Integration with Google Address API: Seamlessly integrate our datasets with the powerful Google Address API. This collaboration ensures not just accessibility but a robust combination that amplifies the precision of your location-based insights.
Business Location Precision: Experience a new level of precision in business decision-making with our address data. Apiscrapy delivers accurate and up-to-date business locations, enhancing your strategic planning and expansion efforts.
Tailored B2B Marketing: Customize your B2B marketing strategies with precision using our detailed B2B address data. Target specific geographic areas, refine your approach, and maximize the impact of your marketing efforts.
Use Cases:
Location-Based Services: Companies use Google Address Data to provide location-based services such as navigation, local search, and location-aware advertisements.
Logistics and Transportation: Logistics companies utilize Google Address Data for route optimization, fleet management, and delivery tracking.
E-commerce: Online retailers integrate address autocomplete features powered by Google Address Data to simplify the checkout process and ensure accurate delivery addresses.
Real Estate: Real estate agents and property websites leverage Google Address Data to provide accurate property listings, neighborhood information, and proximity to amenities.
Urban Planning and Development: City planners and developers utilize Google Address Data to analyze population density, traffic patterns, and infrastructure needs for urban planning and development projects.

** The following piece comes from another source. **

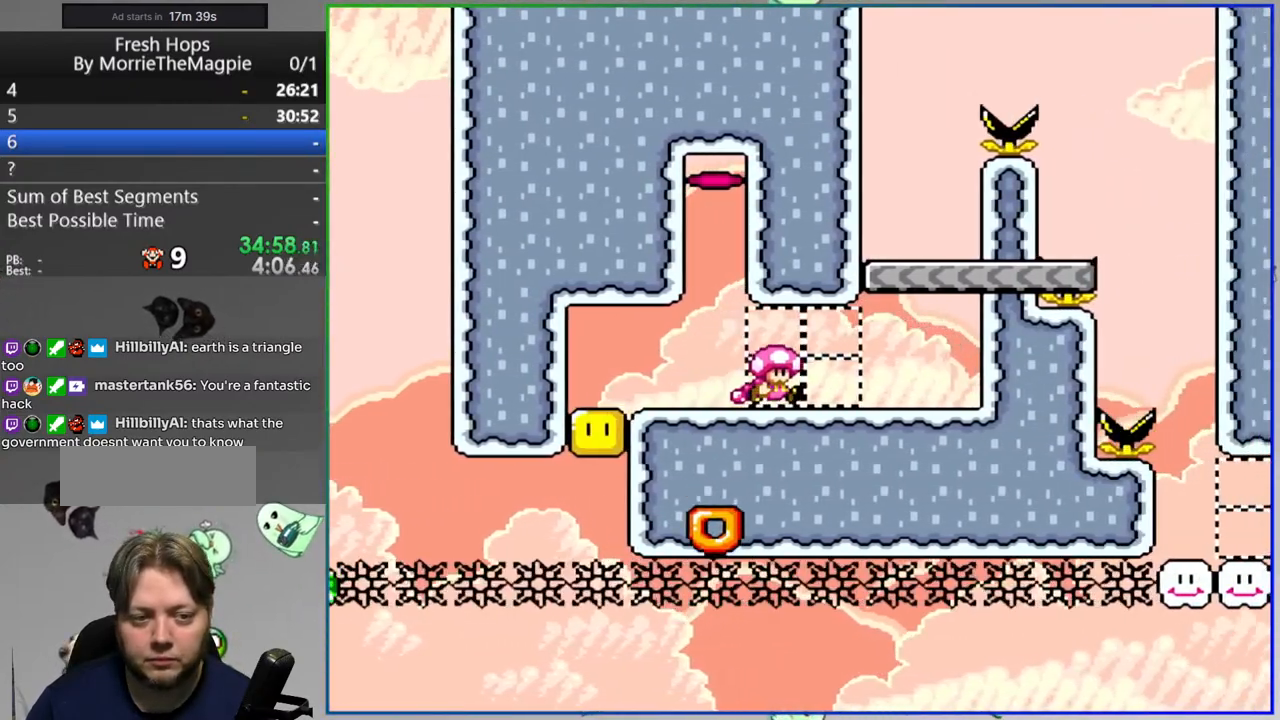
{"buttons": ["B", "Y", "DPAD_RIGHT"], "events": [[50, "B", "down"], [83, "DPAD_RIGHT", "up"], [133, "DPAD_LEFT", "down"], [167, "B", "up"], [450, "DPAD_LEFT", "up"], [483, "DPAD_RIGHT", "down"], [500, "B", "down"]]}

Market Analysis: Businesses use Google Address Data for market analysis, including identifying target demographics, analyzing competitor locations, and selecting optimal locations for new stores or offices.
Geographic Information Systems (GIS): GIS professionals use Google Address Data as a foundational layer for mapping and spatial analysis in fields such as environmental science, public health, and natural resource management.
Government Services: Government agencies utilize Google Address Data for census enumeration, voter registration, tax assessment, and planning public infrastructure projects.
Tourism and Hospitality: Travel agencies, hotels, and tourism websites incorporate Google Address Data to provide location-based recommendations, itinerary planning, and booking services for travelers.
Discover the difference with Apiscrapy – where accuracy meets diversity in address-related datasets, including Google Address Data, Google Address API, Google Location API, and more. Redefine your approach to location intelligence and make data-driven decisions with confidence. Revolutionize your business strategies today!
CONABIO provides online cartography through cartographic metadata distributed following the guidelines in the Standards for Digital Geospatial Metadata of FGDC-NBII (Federal Geographic Data Committee – National Biological Information Infrastructure), 1996. The cartographic information is queried through a database that is organized based on themes (biotic, physical and social aspects, regionalization and others), scales, and geographic area. The metadata content is presented as basic information, reports of the information (methodology) and spatial data information. The cartography is available online at no charge in distinct formats like: export file for Arc/Info (.E00) and shape file (ESRI), and DXF (Drawing eXchange Format). Maps is presented in cartographic projections: Lambert Conic Conformal, UTM and geographic coordinates system. GIF format of map images can be obtained as well.